Nip some of those bad habits in the bud or avoid them all together. If you invest now, there will be a much greater return on investment over the 18 years of your child’s childhood.
Are there things you would like to be doing together as a family that you avoid because you fear how your child might behave?
But avoidance is not a long-term strategy and isn’t sustainable. And if you value your family time (which I know you do, otherwise you would not be reading this) you should be spending it creating memories together.
You need to FOCUS your energy and time, and you can’t do that if you’re constantly hesitating and second-guessing what to do every time there is a new challenge or misbehavior.
3. You’ll lack confidence in how you parent and sometimes feel out of control.
If you do not have a clear understanding of what your parenting philosophy is, or how to respond to or avoid parenting challenges, then you will constantly be second-guessing yourself. This is one of the biggest reasons to invest in your parenting. If you want to be the parent you aspire to be, you need to get clear, confident and educated now.

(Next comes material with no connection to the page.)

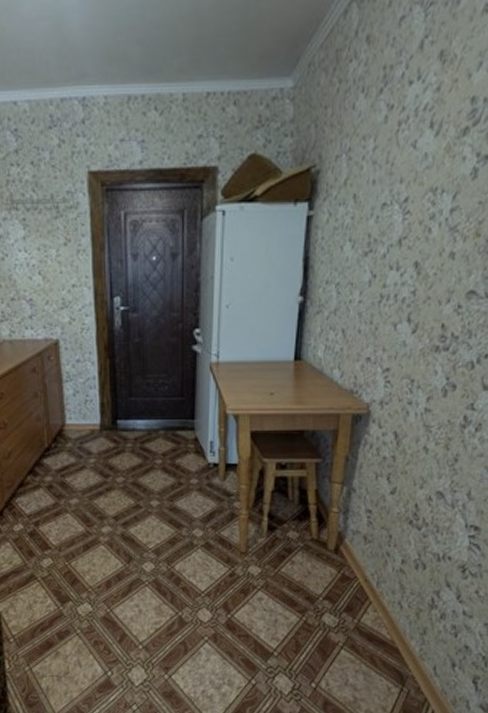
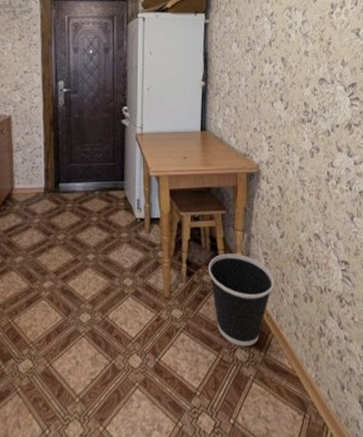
wastebasket: none [294,508,378,611] -> present [208,253,274,346]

Don't be the parent who waits until things are really bad!
Here’s the thing:
You can’t throw your children in time-out, tell them to stop being rude, bribe them into cooperation, and expect that they will begin to cooperate and take initiative.

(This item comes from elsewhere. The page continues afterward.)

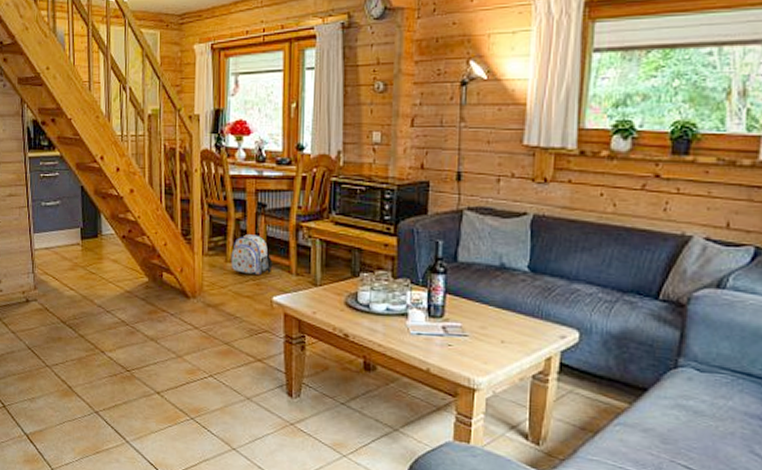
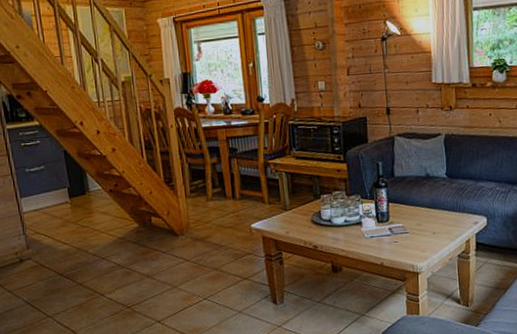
backpack: present [231,234,273,276] -> none [211,175,248,209]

Raising a child is not the same as programming a robot. It’s not a relationship that is one-sided in power. Our job isn’t to get kids to comply and follow orders. It is to encourage them to be cooperative and to contribute.
Take a look at the difference:
Old Way of Parenting:
Demand that your child show respect for you and do what you ask by using shame, punishment, rewards or bribes. Ultimately, use fear and power to cultivate a submissive child.
New Way of Parenting:
Develop a loving relationship with your child based on mutual trust and respect, by sharing power and control, setting clear limits and expectations, using encouragement and modeling the behavior you expect from your child.
With any investment, whether or money or time, you need to develop a clear, coherent strategy. Fail to do so, and you will squander your resources. A financial advisor will spend some time with you, discussing your priorities, your values, and how much money you have to invest. Why not do a similar investment analysis when you consider your approach to parenting? Think about your priorities and values, and consider how you want to invest your time with your children. That is sane.